What is expected:
Each record that follows should be repeated exactly, minus any images.

::: Raw data :::

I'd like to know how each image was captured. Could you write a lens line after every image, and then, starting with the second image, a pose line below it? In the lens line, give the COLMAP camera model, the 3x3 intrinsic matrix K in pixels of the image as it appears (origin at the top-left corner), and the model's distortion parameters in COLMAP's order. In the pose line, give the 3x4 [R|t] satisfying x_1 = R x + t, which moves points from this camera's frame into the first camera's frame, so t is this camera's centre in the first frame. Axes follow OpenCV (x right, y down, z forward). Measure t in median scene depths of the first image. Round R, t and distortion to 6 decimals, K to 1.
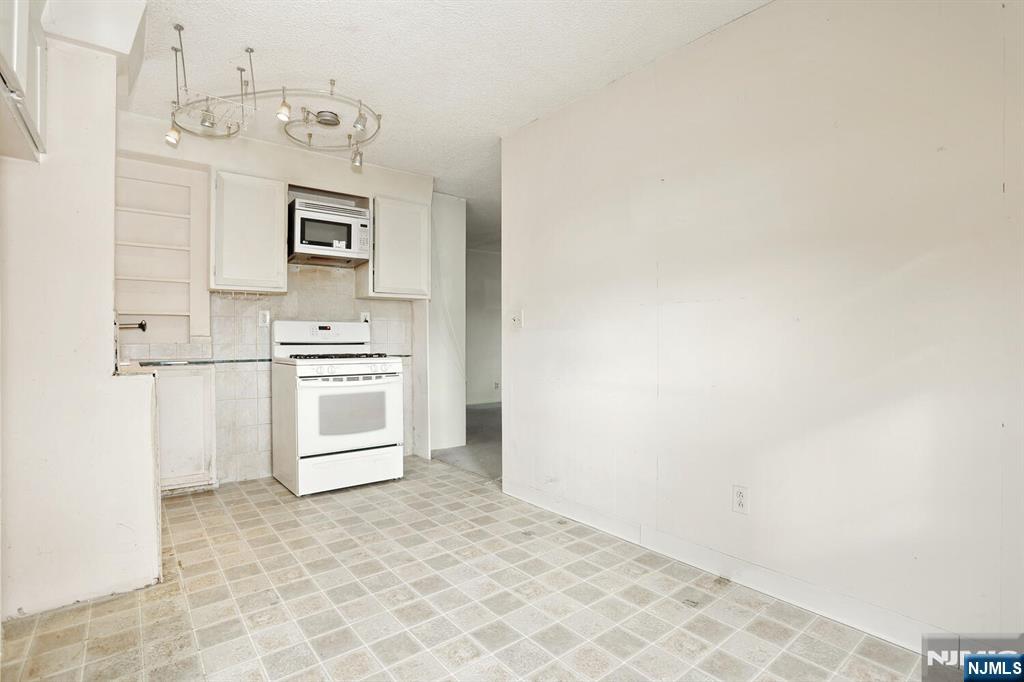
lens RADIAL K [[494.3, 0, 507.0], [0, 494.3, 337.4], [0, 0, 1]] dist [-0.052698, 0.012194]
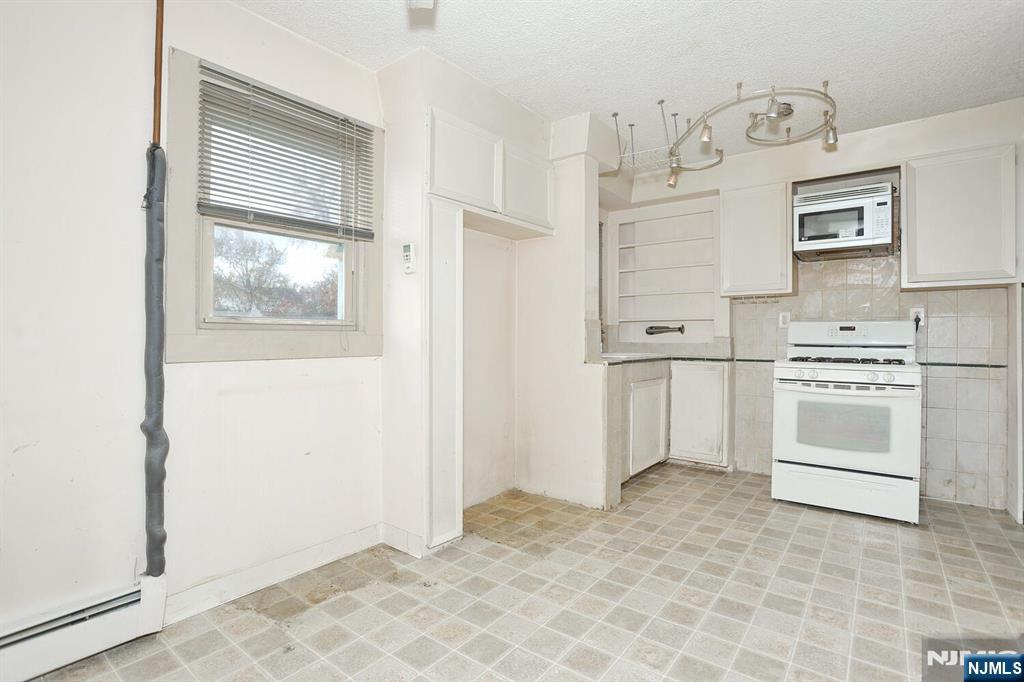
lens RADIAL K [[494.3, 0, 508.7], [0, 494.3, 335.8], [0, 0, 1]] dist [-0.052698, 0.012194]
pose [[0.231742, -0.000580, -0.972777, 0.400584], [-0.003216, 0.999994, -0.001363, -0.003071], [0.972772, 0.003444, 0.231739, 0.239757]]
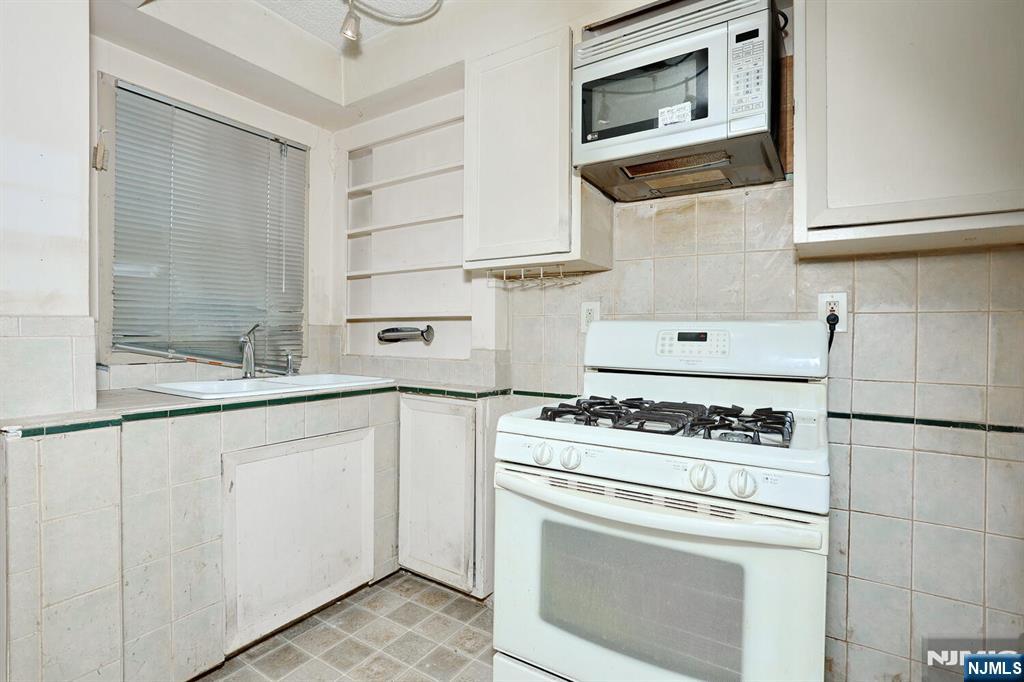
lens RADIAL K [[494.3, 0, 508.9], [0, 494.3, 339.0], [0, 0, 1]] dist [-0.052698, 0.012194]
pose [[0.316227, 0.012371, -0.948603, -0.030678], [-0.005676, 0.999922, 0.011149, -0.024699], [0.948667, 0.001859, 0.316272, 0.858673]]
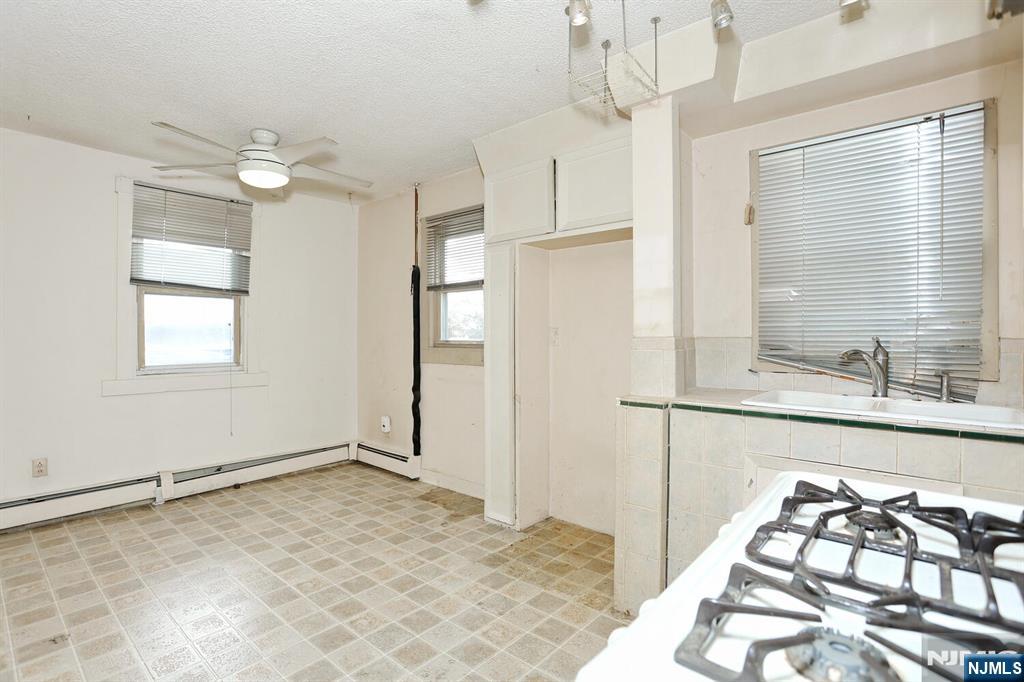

:::

Answer for this exercise:
I'd like to know how each image was captured. Could you write a lens line after every image, and then, starting with the second image, a pose line below it? In the lens line, give the COLMAP camera model, the 3x3 intrinsic matrix K in pixels of the image as it appears (origin at the top-left corner), and the model's distortion parameters in COLMAP's order. In the pose line, give the 3x4 [R|t] satisfying x_1 = R x + t, which moves points from this camera's frame into the first camera's frame, so t is this camera's centre in the first frame. Axes follow OpenCV (x right, y down, z forward). Measure t in median scene depths of the first image. Round R, t and distortion to 6 decimals, K to 1.
lens RADIAL K [[494.3, 0, 507.0], [0, 494.3, 337.4], [0, 0, 1]] dist [-0.052698, 0.012194]
lens RADIAL K [[494.3, 0, 508.7], [0, 494.3, 335.8], [0, 0, 1]] dist [-0.052698, 0.012194]
pose [[0.231742, -0.000580, -0.972777, 0.400584], [-0.003216, 0.999994, -0.001363, -0.003071], [0.972772, 0.003444, 0.231739, 0.239757]]
lens RADIAL K [[494.3, 0, 508.9], [0, 494.3, 339.0], [0, 0, 1]] dist [-0.052698, 0.012194]
pose [[0.316227, 0.012371, -0.948603, -0.030678], [-0.005676, 0.999922, 0.011149, -0.024699], [0.948667, 0.001859, 0.316272, 0.858673]]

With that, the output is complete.